Figure 5. Mutant bvPTX3 (mbvPTX3) attenuates bvPTX3-induced stemness, drug resistance and migration/invasion of breast cancer cells.

A. A schematic representation of various recombinant forms of PTX3 (bvPTX3 or mbvPTX3). B. bvPTX3 and mbvPTX3 had no effect on the proliferation of MB231 cells. MB231 cells were exposed to the recombinant proteins mbvPTX3and mbvPTX3 and the proliferation of experimental cells was assessed at the 24th and 48th h.

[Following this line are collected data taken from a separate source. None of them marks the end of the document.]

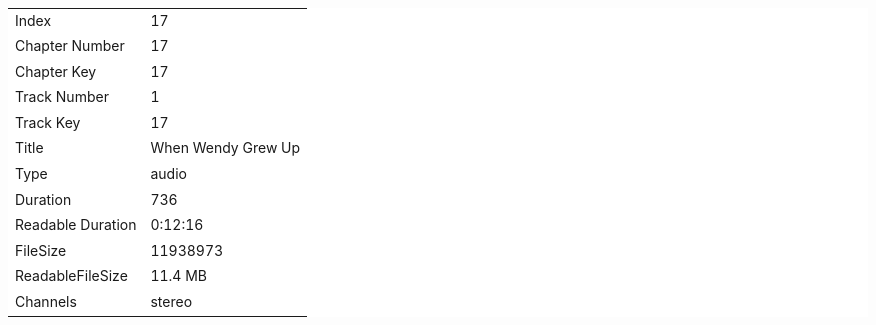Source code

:|  |  |
| - | - |
| Index | 17 |
| Chapter Number | 17 |
| Chapter Key | 17 |
| Track Number | 1 |
| Track Key | 17 |
| Title | When Wendy Grew Up |
| Type | audio |
| Duration | 736 |
| Readable Duration | 0:12:16 |
| FileSize | 11938973 |
| ReadableFileSize | 11.4 MB |
| Channels | stereo |

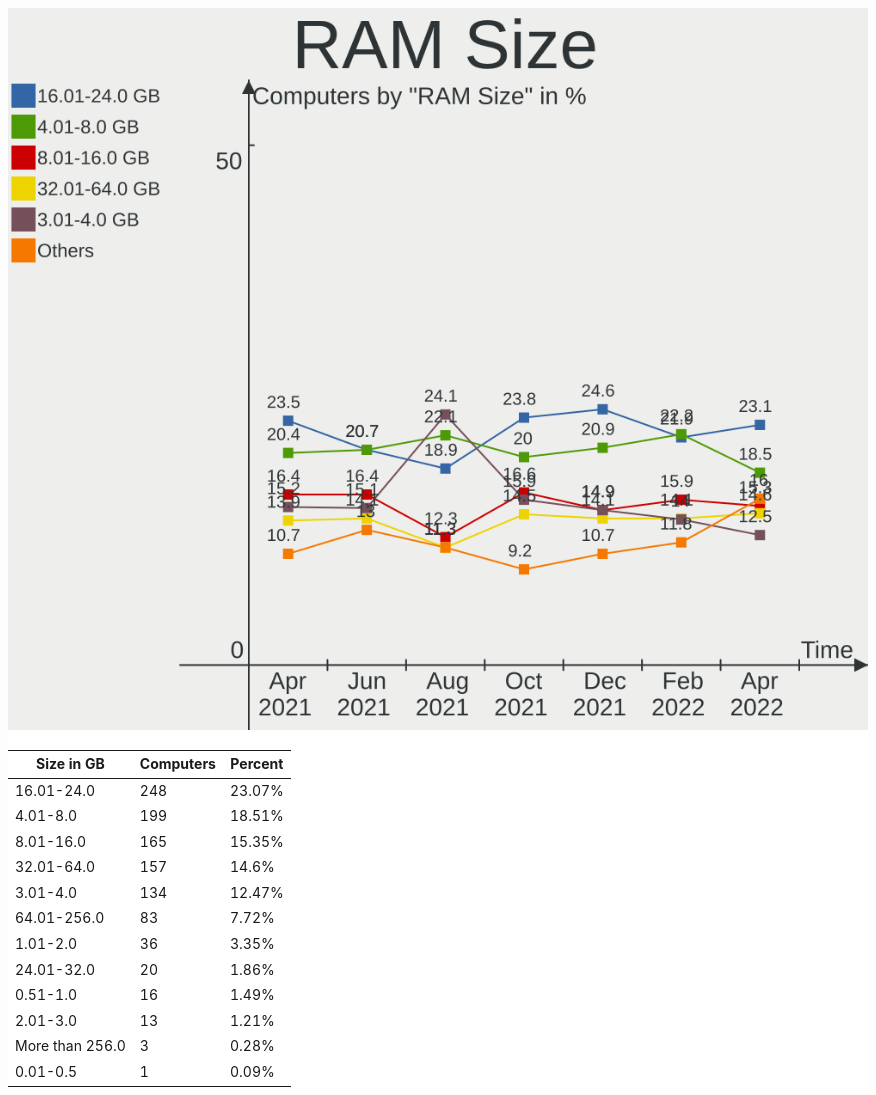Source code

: ![RAM Size](./images/line_chart/node_ram_total.svg)

| Size in GB      | Computers | Percent |
|-----------------|-----------|---------|
| 16.01-24.0      | 248       | 23.07%  |
| 4.01-8.0        | 199       | 18.51%  |
| 8.01-16.0       | 165       | 15.35%  |
| 32.01-64.0      | 157       | 14.6%   |
| 3.01-4.0        | 134       | 12.47%  |
| 64.01-256.0     | 83        | 7.72%   |
| 1.01-2.0        | 36        | 3.35%   |
| 24.01-32.0      | 20        | 1.86%   |
| 0.51-1.0        | 16        | 1.49%   |
| 2.01-3.0        | 13        | 1.21%   |
| More than 256.0 | 3         | 0.28%   |
| 0.01-0.5        | 1         | 0.09%   |

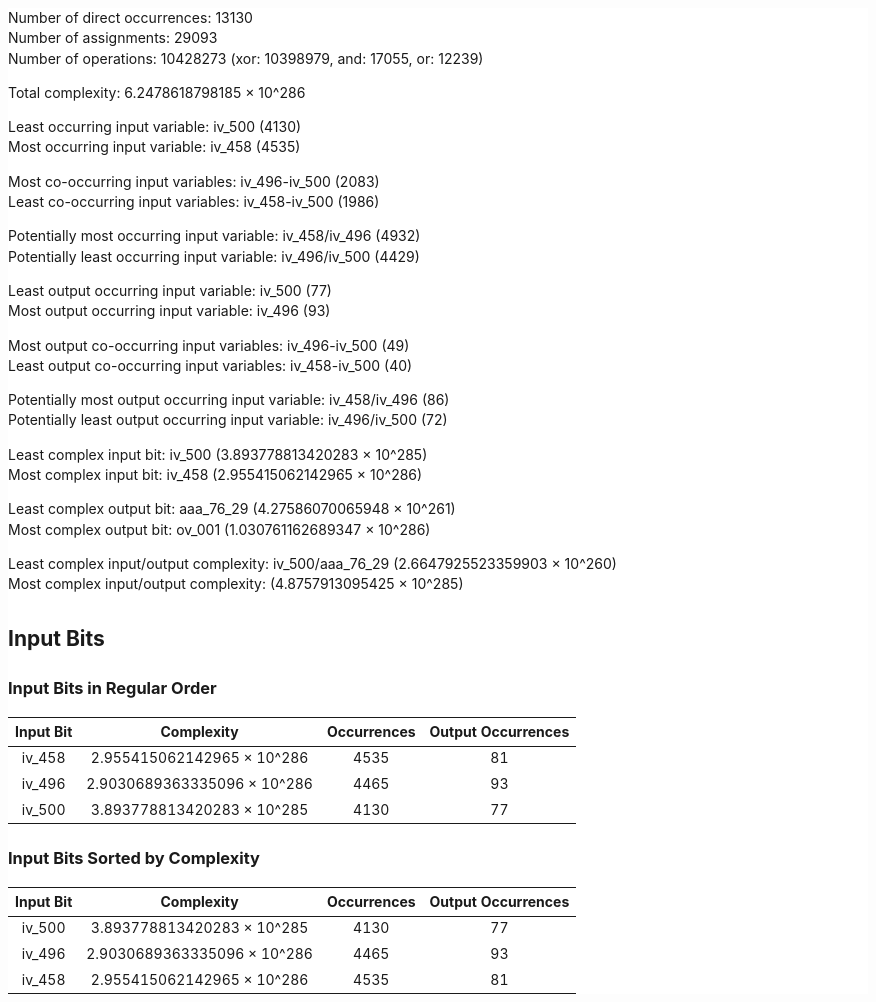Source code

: Number of direct occurrences: 13130  
Number of assignments: 29093  
Number of operations: 10428273
(xor: 10398979,
and: 17055,
or: 12239)

Total complexity: 6.2478618798185 × 10^286

Least occurring input variable: iv_500 (4130)  
Most occurring input variable: iv_458 (4535)

Most co-occurring input variables: iv_496-iv_500 (2083)  
Least co-occurring input variables: iv_458-iv_500 (1986)

Potentially most occurring input variable: iv_458/iv_496 (4932)  
Potentially least occurring input variable: iv_496/iv_500 (4429)

Least output occurring input variable: iv_500 (77)  
Most output occurring input variable: iv_496 (93)

Most output co-occurring input variables: iv_496-iv_500 (49)  
Least output co-occurring input variables: iv_458-iv_500 (40)

Potentially most output occurring input variable: iv_458/iv_496 (86)  
Potentially least output occurring input variable: iv_496/iv_500 (72)

Least complex input bit: iv_500 (3.893778813420283 × 10^285)  
Most complex input bit: iv_458 (2.955415062142965 × 10^286)

Least complex output bit: aaa_76_29 (4.27586070065948 × 10^261)  
Most complex output bit: ov_001 (1.030761162689347 × 10^286)

Least complex input/output complexity: iv_500/aaa_76_29 (2.6647925523359903 × 10^260)  
Most complex input/output complexity:  (4.8757913095425 × 10^285)

## Input Bits

### Input Bits in Regular Order

| Input Bit | Complexity | Occurrences | Output Occurrences |
|:---------:|:----------:|:-----------:|:------------------:|
| iv_458 | 2.955415062142965 × 10^286 | 4535 | 81 |
| iv_496 | 2.9030689363335096 × 10^286 | 4465 | 93 |
| iv_500 | 3.893778813420283 × 10^285 | 4130 | 77 |

### Input Bits Sorted by Complexity

| Input Bit | Complexity | Occurrences | Output Occurrences |
|:---------:|:----------:|:-----------:|:------------------:|
| iv_500 | 3.893778813420283 × 10^285 | 4130 | 77 |
| iv_496 | 2.9030689363335096 × 10^286 | 4465 | 93 |
| iv_458 | 2.955415062142965 × 10^286 | 4535 | 81 |
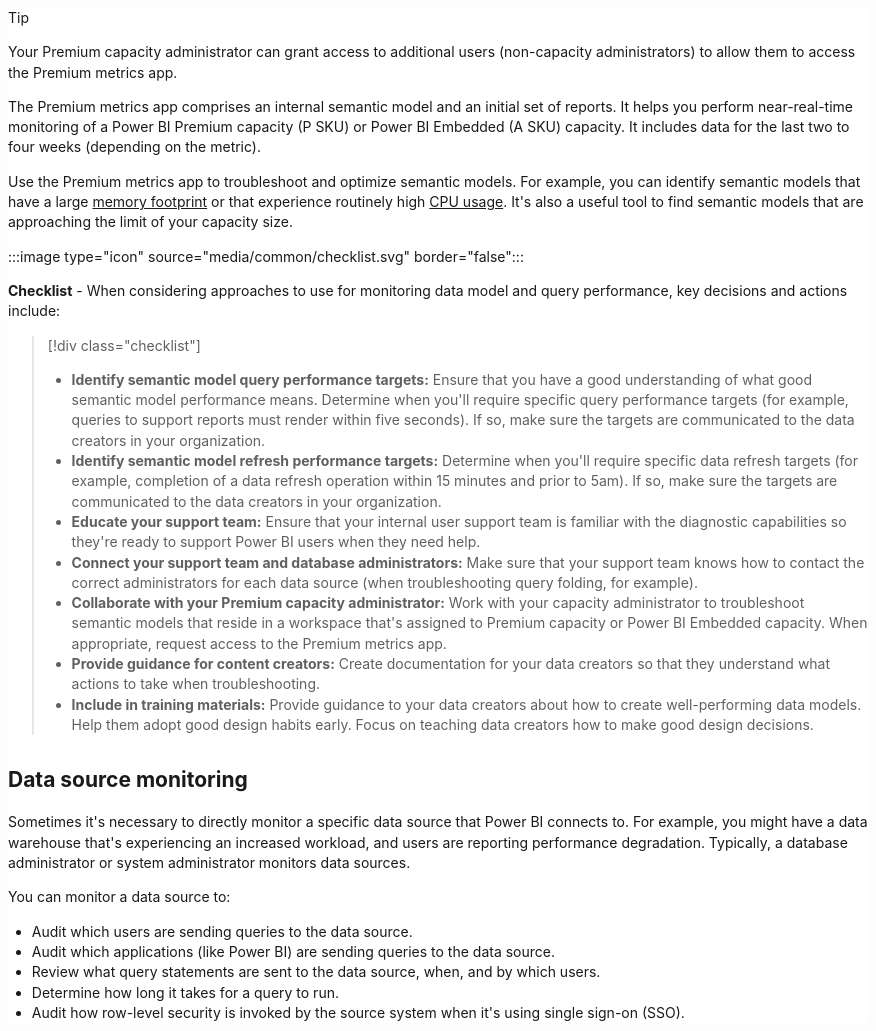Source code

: > [!TIP]
> Your Premium capacity administrator can grant access to additional users (non-capacity administrators) to allow them to access the Premium metrics app.

The Premium metrics app comprises an internal semantic model and an initial set of reports. It helps you perform near-real-time monitoring of a Power BI Premium capacity (P SKU) or Power BI Embedded (A SKU) capacity. It includes data for the last two to four weeks (depending on the metric).

Use the Premium metrics app to troubleshoot and optimize semantic models. For example, you can identify semantic models that have a large [memory footprint](/power-bi/enterprise/service-premium-metrics-app#artifact-size) or that experience routinely high [CPU usage](/power-bi/enterprise/service-premium-metrics-app#cpu-over-time). It's also a useful tool to find semantic models that are approaching the limit of your capacity size.

:::image type="icon" source="media/common/checklist.svg" border="false":::

**Checklist** - When considering approaches to use for monitoring data model and query performance, key decisions and actions include:

> [!div class="checklist"]
> - **Identify semantic model query performance targets:** Ensure that you have a good understanding of what good semantic model performance means. Determine when you'll require specific query performance targets (for example, queries to support reports must render within five seconds). If so, make sure the targets are communicated to the data creators in your organization.
> - **Identify semantic model refresh performance targets:** Determine when you'll require specific data refresh targets (for example, completion of a data refresh operation within 15 minutes and prior to 5am). If so, make sure the targets are communicated to the data creators in your organization.
> - **Educate your support team:** Ensure that your internal user support team is familiar with the diagnostic capabilities so they're ready to support Power BI users when they need help.
> - **Connect your support team and database administrators:** Make sure that your support team knows how to contact the correct administrators for each data source (when troubleshooting query folding, for example).
> - **Collaborate with your Premium capacity administrator:** Work with your capacity administrator to troubleshoot semantic models that reside in a workspace that's assigned to Premium capacity or Power BI Embedded capacity. When appropriate, request access to the Premium metrics app.
> - **Provide guidance for content creators:** Create documentation for your data creators so that they understand what actions to take when troubleshooting.
> - **Include in training materials:** Provide guidance to your data creators about how to create well-performing data models. Help them adopt good design habits early. Focus on teaching data creators how to make good design decisions.

## Data source monitoring

Sometimes it's necessary to directly monitor a specific data source that Power BI connects to. For example, you might have a data warehouse that's experiencing an increased workload, and users are reporting performance degradation. Typically, a database administrator or system administrator monitors data sources.

You can monitor a data source to:

- Audit which users are sending queries to the data source.
- Audit which applications (like Power BI) are sending queries to the data source.
- Review what query statements are sent to the data source, when, and by which users.
- Determine how long it takes for a query to run.
- Audit how row-level security is invoked by the source system when it's using single sign-on (SSO).
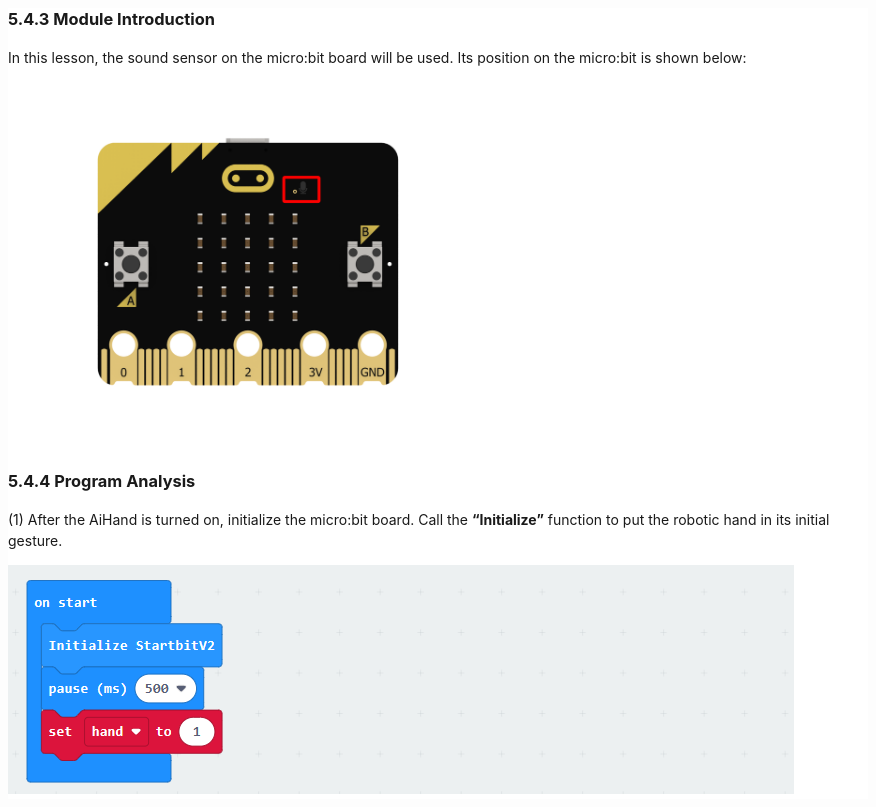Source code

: ### 5.4.3 Module Introduction

In this lesson, the sound sensor on the micro:bit board will be used. Its position on the micro:bit is shown below:

<img class="common_img" src="../_static/media/chapter_5/section_4/media/image3.png"  width="480px"   />

### 5.4.4 Program Analysis

(1) After the AiHand is turned on, initialize the micro:bit board. Call the **“Initialize”** function to put the robotic hand in its initial gesture.

<img class="common_img" src="../_static/media/chapter_5/section_4/media/image4.png"  />
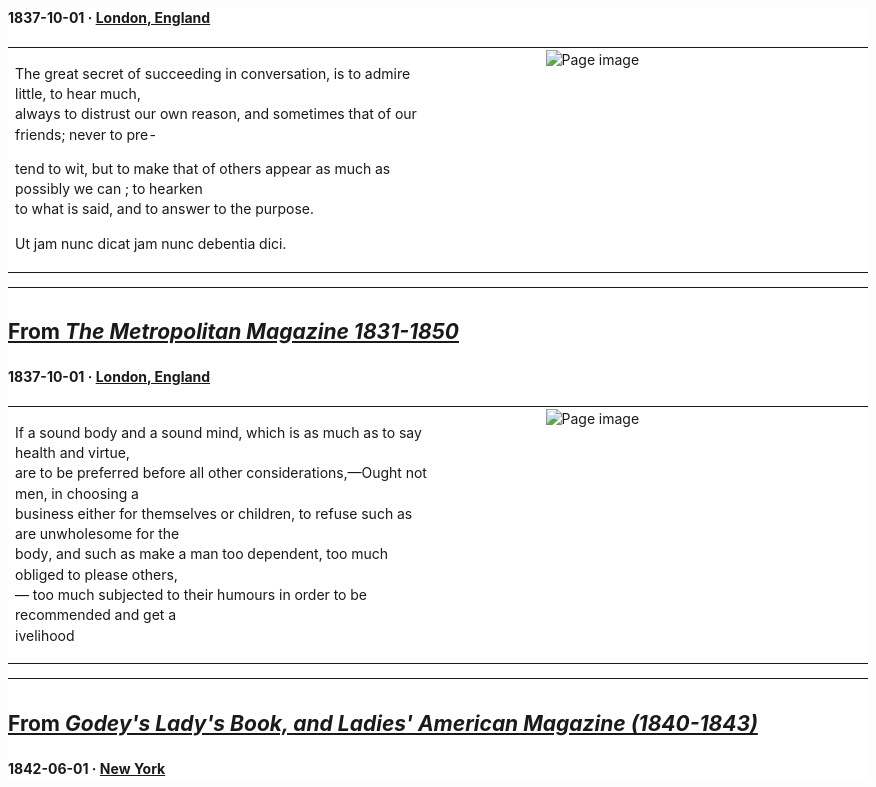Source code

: #### 1837-10-01 &middot; [London, England](http://dbpedia.org/resource/London)

<table style="width: 100%;"><tr><td style="width: 50%">

  
  
The great secret of succeeding in conversation, is to admire little, to hear much,  
always to distrust our own reason, and sometimes that of our friends; never to pre-  
  
tend to wit, but to make that of others appear as much as possibly we can ; to hearken  
to what is said, and to answer to the purpose.  
  
Ut jam nunc dicat jam nunc debentia dici.  

</td><td style="width: 50%; max-height: 75%; margin: auto; display: block;">
<img alt="Page image" src="https://iiif.archive.org/image/iiif/2/sim_metropolitan-magazine_1837-10_20_78%2Fsim_metropolitan-magazine_1837-10_20_78_jp2.zip%2Fsim_metropolitan-magazine_1837-10_20_78_jp2%2Fsim_metropolitan-magazine_1837-10_20_78_0029.jp2/pct:22.2188995215311,31.175298804780876,64.05502392344498,6.573705179282869/600,/0/default.jpg"/>
</td>
</tr></table>

---

## [From _The Metropolitan Magazine 1831-1850_](https://archive.org/details/sim_metropolitan-magazine_1837-10_20_78/page/n29/mode/1up?view=theater)

#### 1837-10-01 &middot; [London, England](http://dbpedia.org/resource/London)

<table style="width: 100%;"><tr><td style="width: 50%">

  
  
  
  
If a sound body and a sound mind, which is as much as to say health and virtue,  
are to be preferred before all other considerations,—Ought not men, in choosing a  
business either for themselves or children, to refuse such as are unwholesome for the  
body, and such as make a man too dependent, too much obliged to please others,  
— too much subjected to their humours in order to be recommended and get a  
ivelihood 
</td><td style="width: 50%; max-height: 75%; margin: auto; display: block;">
<img alt="Page image" src="https://iiif.archive.org/image/iiif/2/sim_metropolitan-magazine_1837-10_20_78%2Fsim_metropolitan-magazine_1837-10_20_78_jp2.zip%2Fsim_metropolitan-magazine_1837-10_20_78_jp2%2Fsim_metropolitan-magazine_1837-10_20_78_0029.jp2/pct:22.428229665071772,82.37051792828686,64.71291866028709,7.191235059760956/600,/0/default.jpg"/>
</td>
</tr></table>

---

## [From _Godey's Lady's Book, and Ladies' American Magazine (1840-1843)_](https://archive.org/details/sim_godeys-magazine_1842-06_24_6/page/n36/mode/1up?view=theater)

#### 1842-06-01 &middot; [New York](http://dbpedia.org/resource/New_York_City)
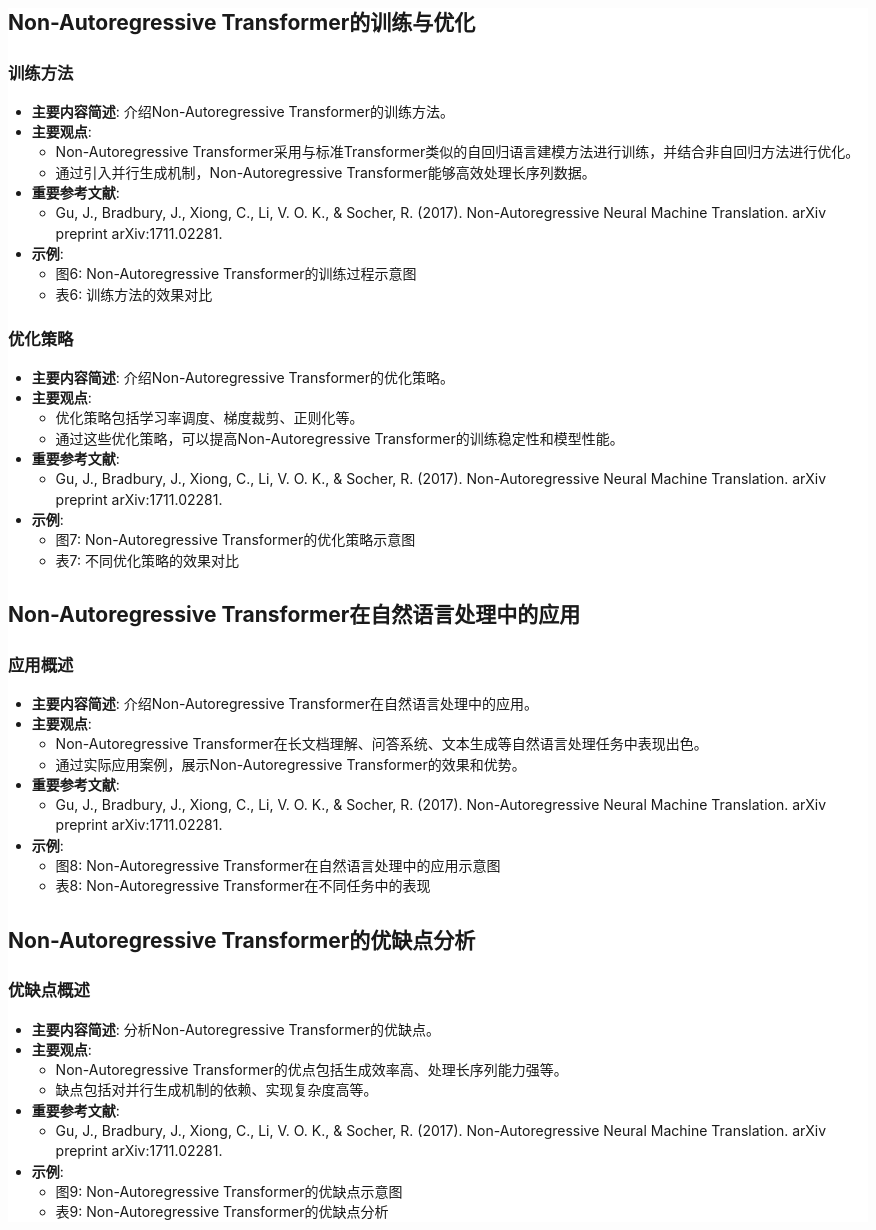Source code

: ## Non-Autoregressive Transformer的训练与优化

### 训练方法

- **主要内容简述**: 介绍Non-Autoregressive Transformer的训练方法。
- **主要观点**:
  - Non-Autoregressive Transformer采用与标准Transformer类似的自回归语言建模方法进行训练，并结合非自回归方法进行优化。
  - 通过引入并行生成机制，Non-Autoregressive Transformer能够高效处理长序列数据。
- **重要参考文献**:
  - Gu, J., Bradbury, J., Xiong, C., Li, V. O. K., & Socher, R. (2017). Non-Autoregressive Neural Machine Translation. arXiv preprint arXiv:1711.02281.
- **示例**:
  - 图6: Non-Autoregressive Transformer的训练过程示意图
  - 表6: 训练方法的效果对比

### 优化策略

- **主要内容简述**: 介绍Non-Autoregressive Transformer的优化策略。
- **主要观点**:
  - 优化策略包括学习率调度、梯度裁剪、正则化等。
  - 通过这些优化策略，可以提高Non-Autoregressive Transformer的训练稳定性和模型性能。
- **重要参考文献**:
  - Gu, J., Bradbury, J., Xiong, C., Li, V. O. K., & Socher, R. (2017). Non-Autoregressive Neural Machine Translation. arXiv preprint arXiv:1711.02281.
- **示例**:
  - 图7: Non-Autoregressive Transformer的优化策略示意图
  - 表7: 不同优化策略的效果对比

## Non-Autoregressive Transformer在自然语言处理中的应用

### 应用概述

- **主要内容简述**: 介绍Non-Autoregressive Transformer在自然语言处理中的应用。
- **主要观点**:
  - Non-Autoregressive Transformer在长文档理解、问答系统、文本生成等自然语言处理任务中表现出色。
  - 通过实际应用案例，展示Non-Autoregressive Transformer的效果和优势。
- **重要参考文献**:
  - Gu, J., Bradbury, J., Xiong, C., Li, V. O. K., & Socher, R. (2017). Non-Autoregressive Neural Machine Translation. arXiv preprint arXiv:1711.02281.
- **示例**:
  - 图8: Non-Autoregressive Transformer在自然语言处理中的应用示意图
  - 表8: Non-Autoregressive Transformer在不同任务中的表现

## Non-Autoregressive Transformer的优缺点分析

### 优缺点概述

- **主要内容简述**: 分析Non-Autoregressive Transformer的优缺点。
- **主要观点**:
  - Non-Autoregressive Transformer的优点包括生成效率高、处理长序列能力强等。
  - 缺点包括对并行生成机制的依赖、实现复杂度高等。
- **重要参考文献**:
  - Gu, J., Bradbury, J., Xiong, C., Li, V. O. K., & Socher, R. (2017). Non-Autoregressive Neural Machine Translation. arXiv preprint arXiv:1711.02281.
- **示例**:
  - 图9: Non-Autoregressive Transformer的优缺点示意图
  - 表9: Non-Autoregressive Transformer的优缺点分析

C. mbvPTX3 inhibited mbvPTX3-induced sphere formation by MB231 cells. MB231 cells were treated with mbvPTX3 or the Asn220-mutated mbvPTX3 [N-glycosylation site]. The number of spheres was calculated after 14 days. D. mbvPTX3 attenuated the mbvPTX3-induced drug resistance of MB231 cells. The viability of CDDP- or 5-FU-treated MB231 cells was calculated by incubating cells with mbvPTX3 or mbvPTX3 as indicated and further cell viability assays were conducted after 48 h. E. mbvPTX3 inhibited the mbvPTX3-induced in vitro migration and invasion of cancer cells. mcCDRMB231 (MBR) cells were seeded in the upper layer of a Boyden chamber. After 3 h, the culture medium was replaced with serum-free medium in the upper layer and bvPTX3 or mbvPTX3, as indicated, were added to serum-free medium in the bottom layer.